More books were stacked on the table, a couple of medical books, and books on psychology. A book lying next to the bed bore the title The Homosexual Neurosis.
“Thanks very much,” Matt said to the apartment ma
nager. “We’ll take it from here.” He turned, nudging the book beneath the bed with the toe of his shoe, and forced the man out into the hall, nearly closing the door on the end of his inquisitive nose.
He leaned back against the door, and realized his heart was pounding hard and heavily, as though he’d barely escaped some terrible threat.
“Couple of bottles of painkillers in the bathroom, Loot.” Jonesy poked his head out. “Nothing illegal.”
Matt nodded.
“Did you find something?” Jonesy asked him.
“Huh? No.” He turned away from Jonesy’s curious gaze and opened the drawer of a built-in dresser. A neatly wrapped Walther rested amidst some carefully folded sweaters and corduroys. A beautiful weapon. Modern and efficient. The kind of weapon he personally would choose if he was going to commit murder.
But to each his own.
He closed the drawer again. Rain dripped soothingly from the eaves above the windows. Despite the physical temperature of Doyle’s quarters, this room was more alive and warm than the room he had spent his boyhood in. He could feel Doyle here—feel him too well.

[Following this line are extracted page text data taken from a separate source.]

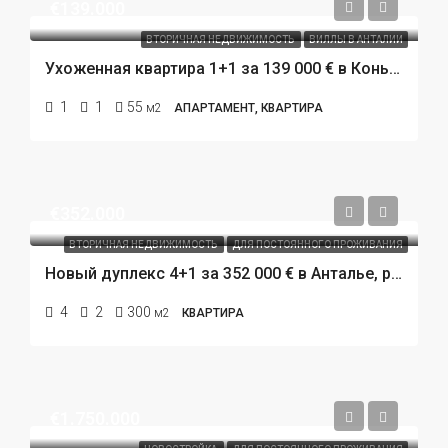
€139.000
ВТОРИЧНАЯ НЕДВИЖИМОСТЬ
ВИЛЛЫ В АНТАЛИИ
Ухоженная квартира 1+1 за 139 000 € в Коньяалты, Анталья. Престижная резиденция у пляжа.
1
1
55
м2
АПАРТАМЕНТ, КВАРТИРА
€352.000
ВТОРИЧНАЯ НЕДВИЖИМОСТЬ
ДЛЯ ПОСТОЯННОГО ПРОЖИВАНИЯ
Новый дуплекс 4+1 за 352 000 € в Анталье, район Коньяалты. 800 метров до пляжа.
4
2
300
м2
КВАРТИРА
€1.750.000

“Nothing,” Jonesy muttered from the bathroom, and for the first time Matt wondered if Jonesy was losing his touch. Of course, if it hadn’t been for the war, Jonesy would have retired by now. But it was harder than hell to find good men these days.
Jonesy rejoined him in the main room. “I guess he didn’t kill Arlen for the money,” he remarked as they stared around the monklike setting. “It’s like a barracks in here.”
Matt nodded.
They went downstairs and spoke to the building manager once more.
“Quiet. Keeps to himself. No problems.” The little man licked his lips. “Is there something I should know?”
Matt thought of the book he had shoved under the bed. He had thought of putting it under the mattress, but Doyle was liable to panic when he didn’t find it. And the last thing he wanted to do was panic Doyle. Not with a gun in his drawer and a medicine chest full of painkillers.